Rivière paused before Leroux; the old foreman was hard at work. Leroux, too, had forty years of work behind him. All his energies were for his work. When at ten o’clock or midnight Leroux went home it certainly was not to find a change of scene, escape into another world. When Rivière smiled toward him, he raised his heavy head and pointed at a burnt-out axle. “Jammed it was, but I’ve fixed it up.” Rivière bent down to look; duty had regained its hold upon him. “You should tell the shop to set them a bit looser.” He passed his finger over the trace of seizing, then glanced again at Leroux. As his eyes lingered on the stern old wrinkled face, an odd question hovered on his lips and made him smile.

“Ever had much to do with love, Leroux, in your time?”

“Love, sir? Well, you see—”

“Hadn’t the time for it, I suppose—like me.”

“Not a great deal, sir.”

Rivière strained his ears to hear if there were any bitterness in the reply; no, not a trace of it. This man, looking back on life, felt the quiet satisfaction of a carpenter who has made a good job of planing down a board: “There you are! That’s done.”

“There you are,” thought Rivière. “My life’s done.”

Then, brushing aside the swarm of somber thoughts his weariness had brought, he walked toward the hangar; for the Chile plane was droning down toward it.

III

The sound of the distant engine swelled and thickened; a sound of ripening. Lights flashed out. The red lamps on the light-tower silhouetted a hangar, radio standards, a square landing ground. The setting of a gala night.

“There she comes!”

A sheaf of beams had caught the grounding plane, making it shine as if brand-new. No sooner had it come to rest before the hangar than mechanics and airdrome hands hurried up to unload the mail. Only Pellerin, the pilot, did not move.

“Well, aren’t you going to get down?”

The pilot, intent on some mysterious task, did not deign to reply. Listening, perhaps, to sounds that he alone could hear, long echoes of the flight. Nodding reflectively, he bent down and tinkered with some unseen object. At last he turned toward the officials and his comrades, gravely taking stock of them as though of his possessions. He seemed to pass them in review, to weigh them, take their measure, saying to himself that he had earned his right to them, as to this hangar with its gala lights and solid concrete and, in the offing, the city, full of movement, warmth, and women. In the hollow of his large hands he seemed to hold this folk; they were his subjects, to touch or hear or curse, as the fancy took him. His impulse now was to curse them for a lazy crowd, so sure of life they seemed, gaping at the moon; but he decided to be genial instead.

“...Drinks are on you!”

Then he climbed down.

He wanted to tell them about the trip.

“If only you knew...!”

Evidently, to his thinking, that summed it up, for now he walked off to change his flying gear.
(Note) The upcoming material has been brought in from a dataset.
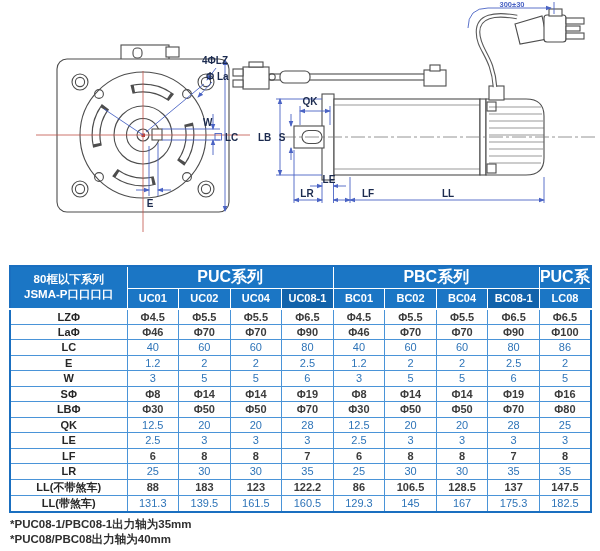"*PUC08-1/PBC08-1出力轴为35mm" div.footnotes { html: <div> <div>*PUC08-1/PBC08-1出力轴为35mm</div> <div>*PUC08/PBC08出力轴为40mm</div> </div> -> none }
As the car was taking him to Buenos Aires in the company of a morose inspector and Rivière in silent mood, Pellerin suddenly felt sad; of course, he thought, it’s a fine thing for a fellow to have gone through it and, when he’s got his footing again, let off a healthy volley of curses. Nothing finer in the world! But afterwards ... when you look back on it all; you wonder, you aren’t half so sure!

A struggle with a cyclone, that at least is a straight fight, it’s real. But not that curious look things wear, the face they have when they think they are alone.